Is America truly polarized?
Yes, but less about policy as such, or even the war. The polarization [is] between Democrats and Republicans, 40 percent committed Democrats, 40 percent committed Republicans; the polarization is over George Bush himself and the conduct of his presidency. Many deeply committed Republicans accept this picture of the world in black and white, in moral and good and bad, and good and evil. That´'s part of their psychological perception.
The current administration talks about exporting democracy to Iraq. How do we know that Iraq can sustain democracy?
Paul Wolfowitz ... was a younger member of my [Yale political science] department. [He's] an intelligent man, I think he's a thoughtful man, and [I don't know] how he could believe that Iraq could be converted to a democratic order quickly and that we would be met by them. [People] appear really to believe that a transition would be simple, straightforward. The understanding is so shallow...
It baffles me [this belief] that you can export democracy to countries that don't have the basic support systems for democracy, that don't have the rule of law, for example, that don't have economies, that don't have some of the basic freedoms of discussion that provide a structure. Political culture is what you grow up with, what you take for granted. You learn it early and you assume it.
I think that we have increased enormously the threat and likelihood of terrorism by our actions. Going into Iraq to stamp out terrorism? We've generated it. I can't see an endpoint to it.

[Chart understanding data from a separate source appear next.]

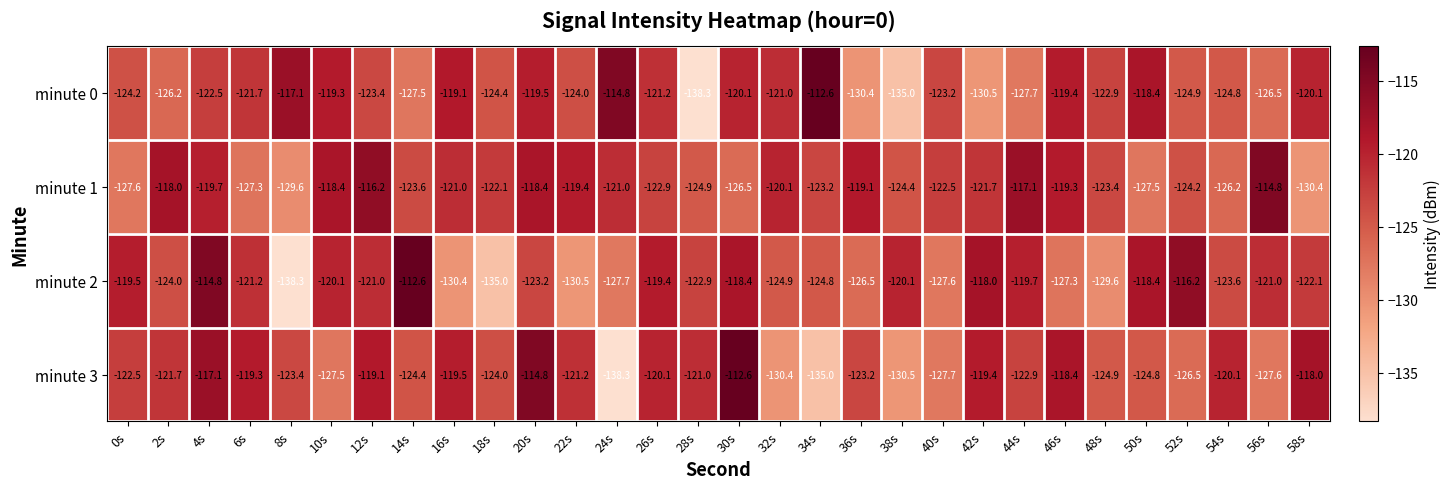

At which category is the sum across all series the highest?

4s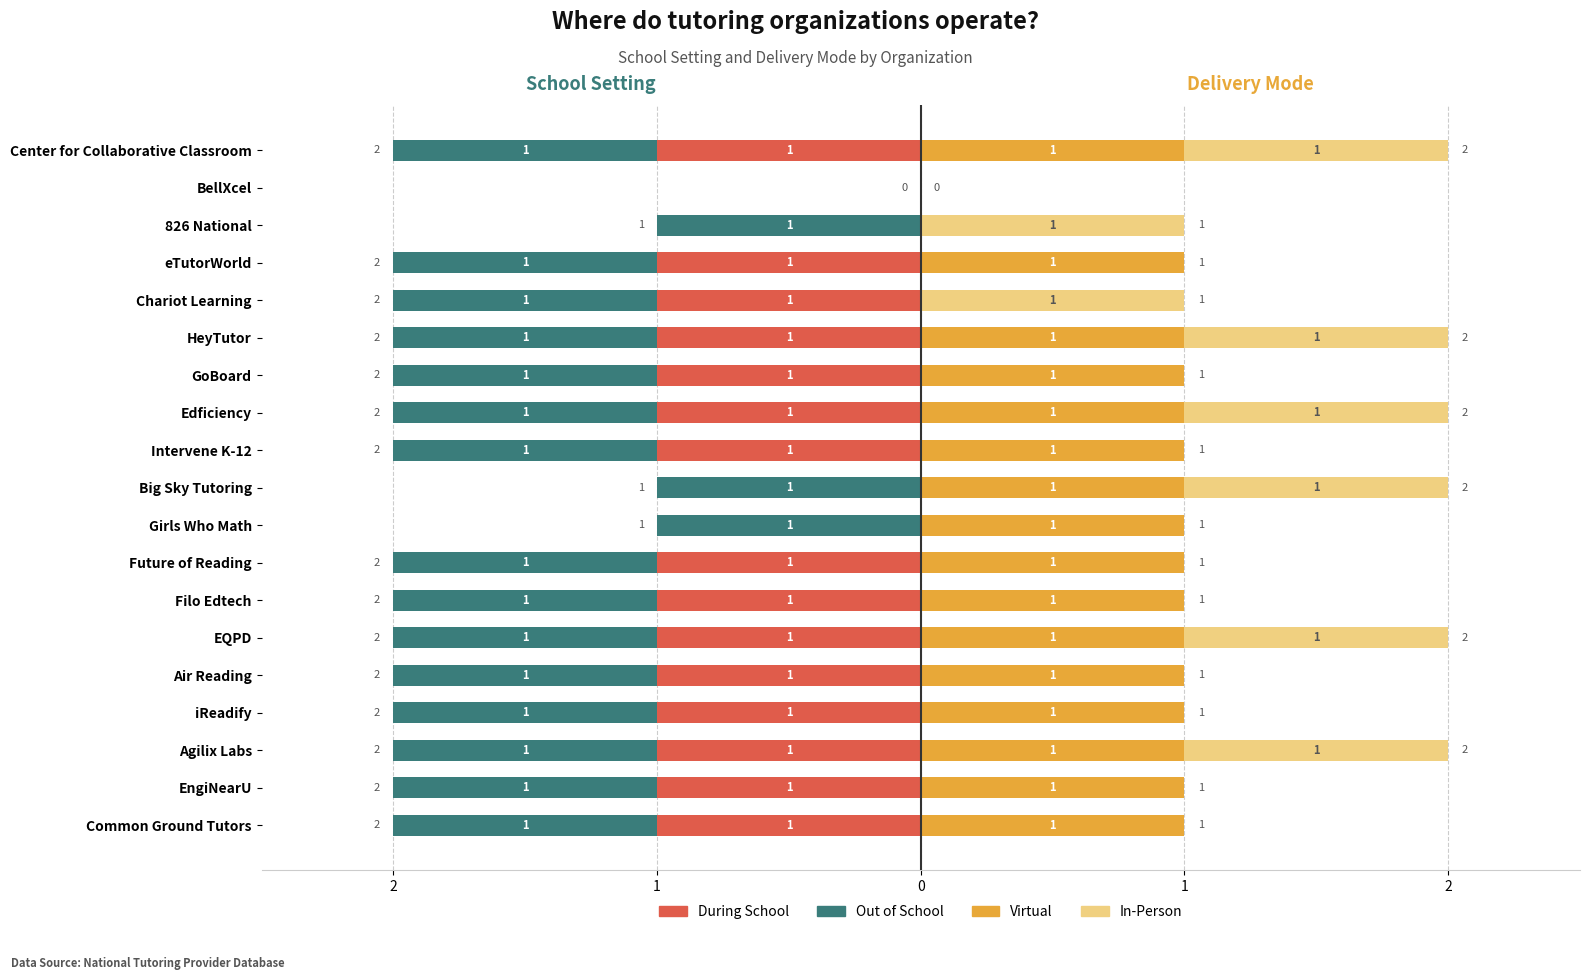

The Virtual series shows 1 at iReadify. True or false?

False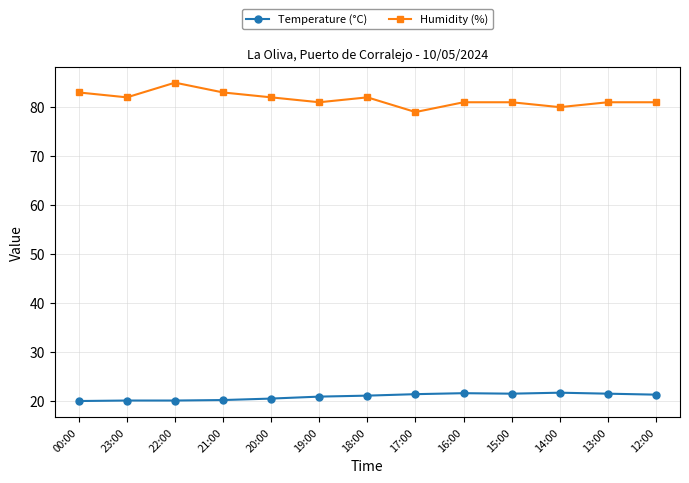

True or false: Temperature (°C) has more than 0 points higher than both neighbors.

True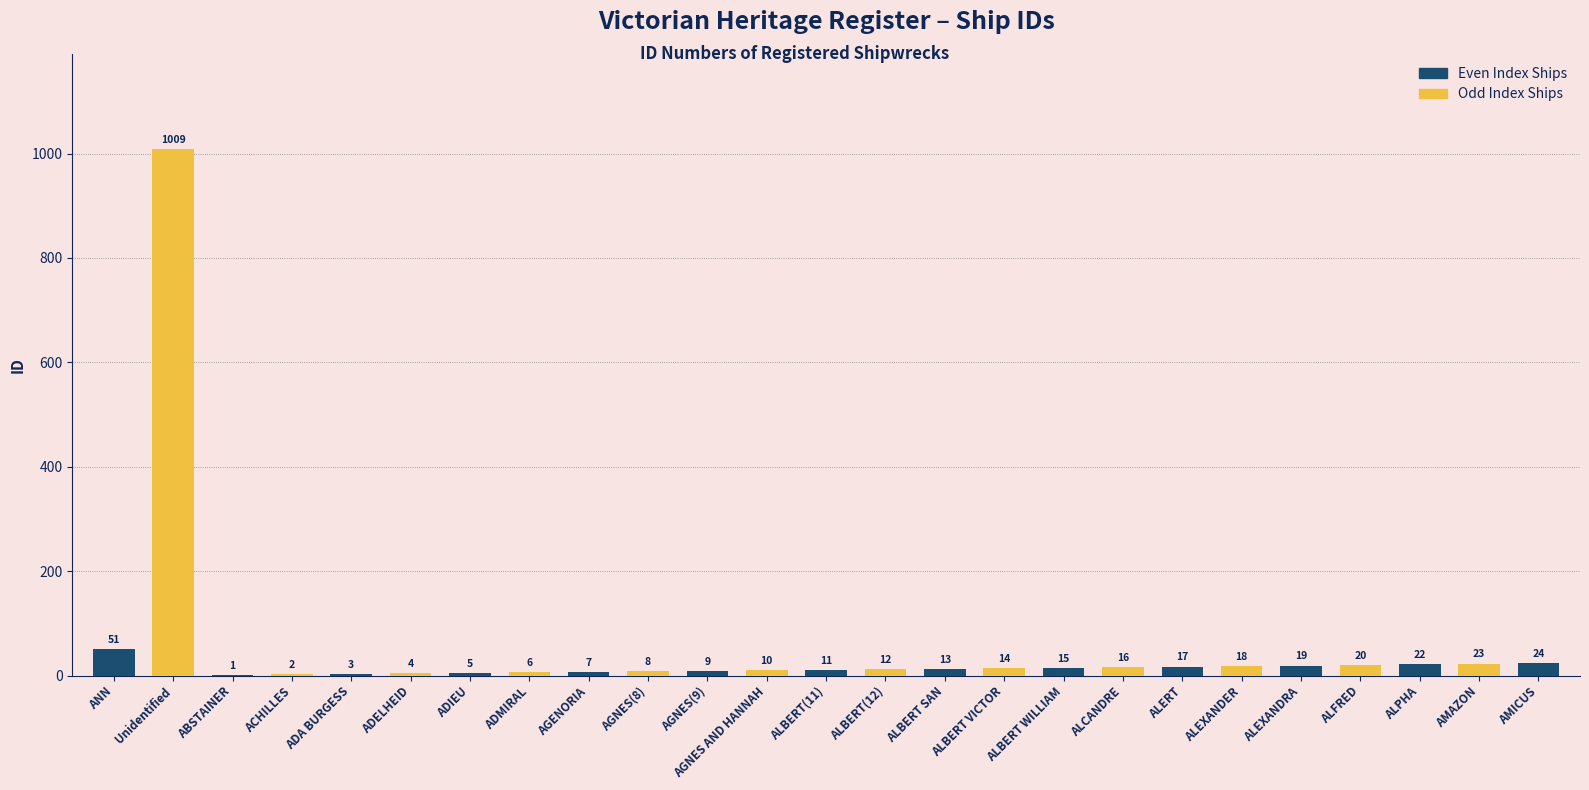

What is the change in value from ALBERT(11) to ALERT?

+6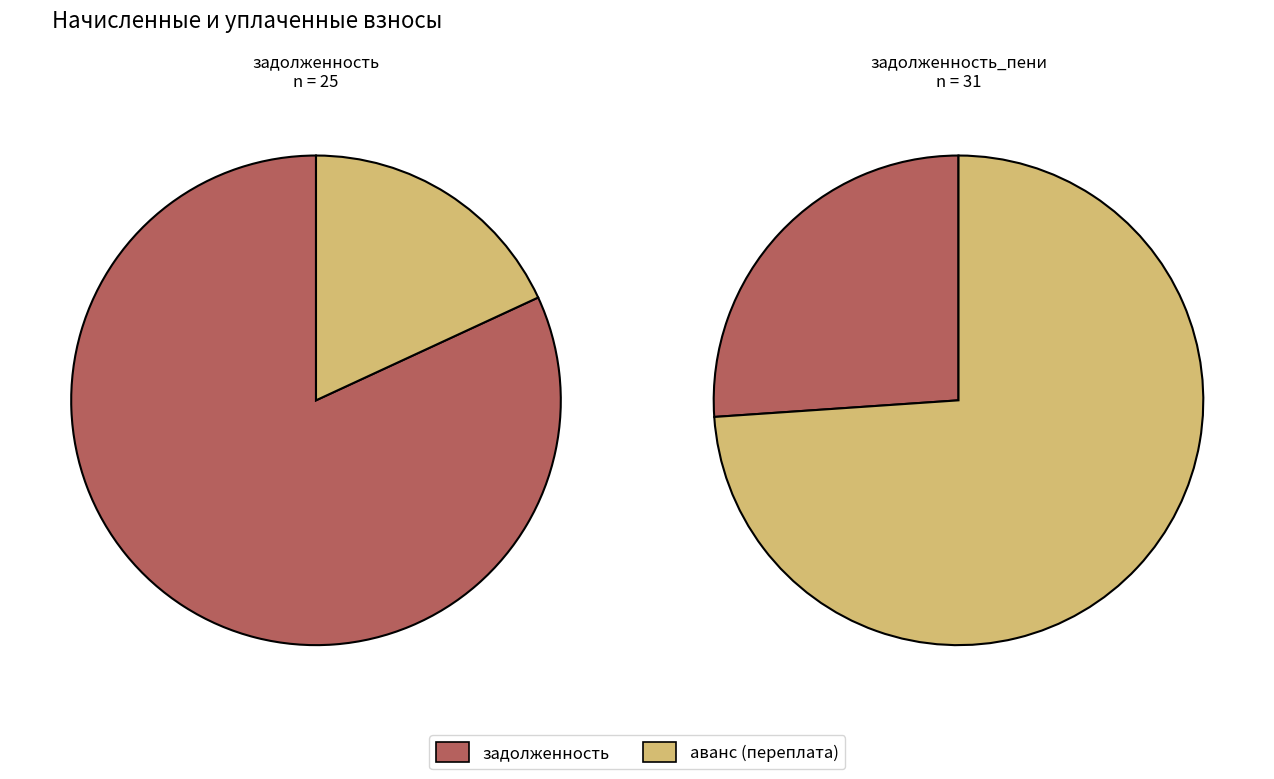

Rank the series by their maximum value, from highest to lowest.

задолженность_пени, задолженность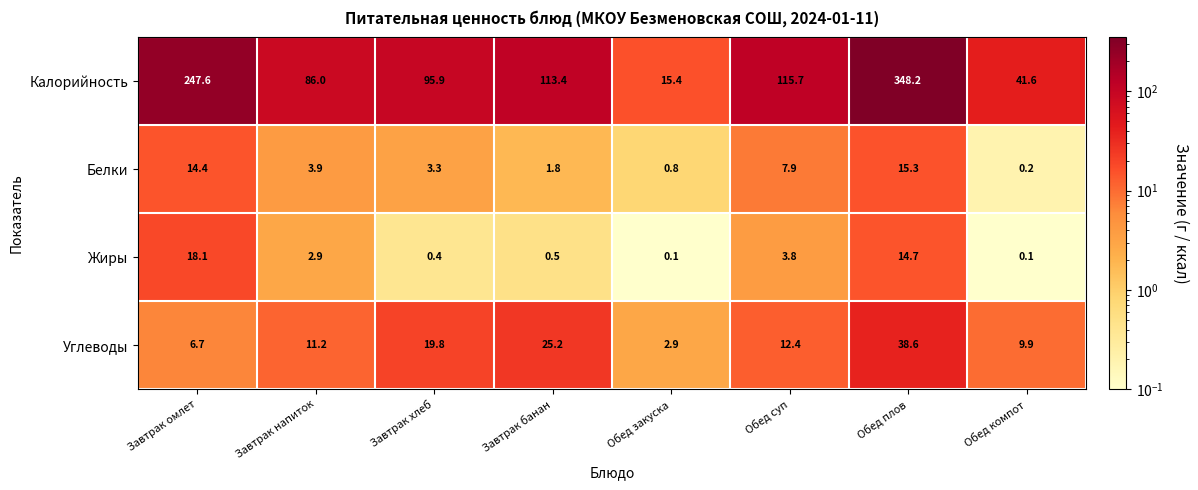

Is it true that Белки equals 1.8 at Завтрак банан?

True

The separation between church and state seems to be narrowing in the United States. Do you see this trend?
We have to distinguish two things: one is whether the number of fundamentalist Christians is increasing, or if their influence is increasing. It's the second. There's not much evidence that they are increasing in numbers. But, their influence has increased and the Bush Administration of course has enormously facilitated that because they were open to [the fundamentalist Christians] as part of their base and helped them to mobilize. Not that they are a larger group, but their political influence is bigger.
If Thomas Jefferson were alive today, what do you think would be his strongest criticism of the current administration?
Making all the allowances that make Thomas Jefferson a product of his time... he would be frightened and appalled.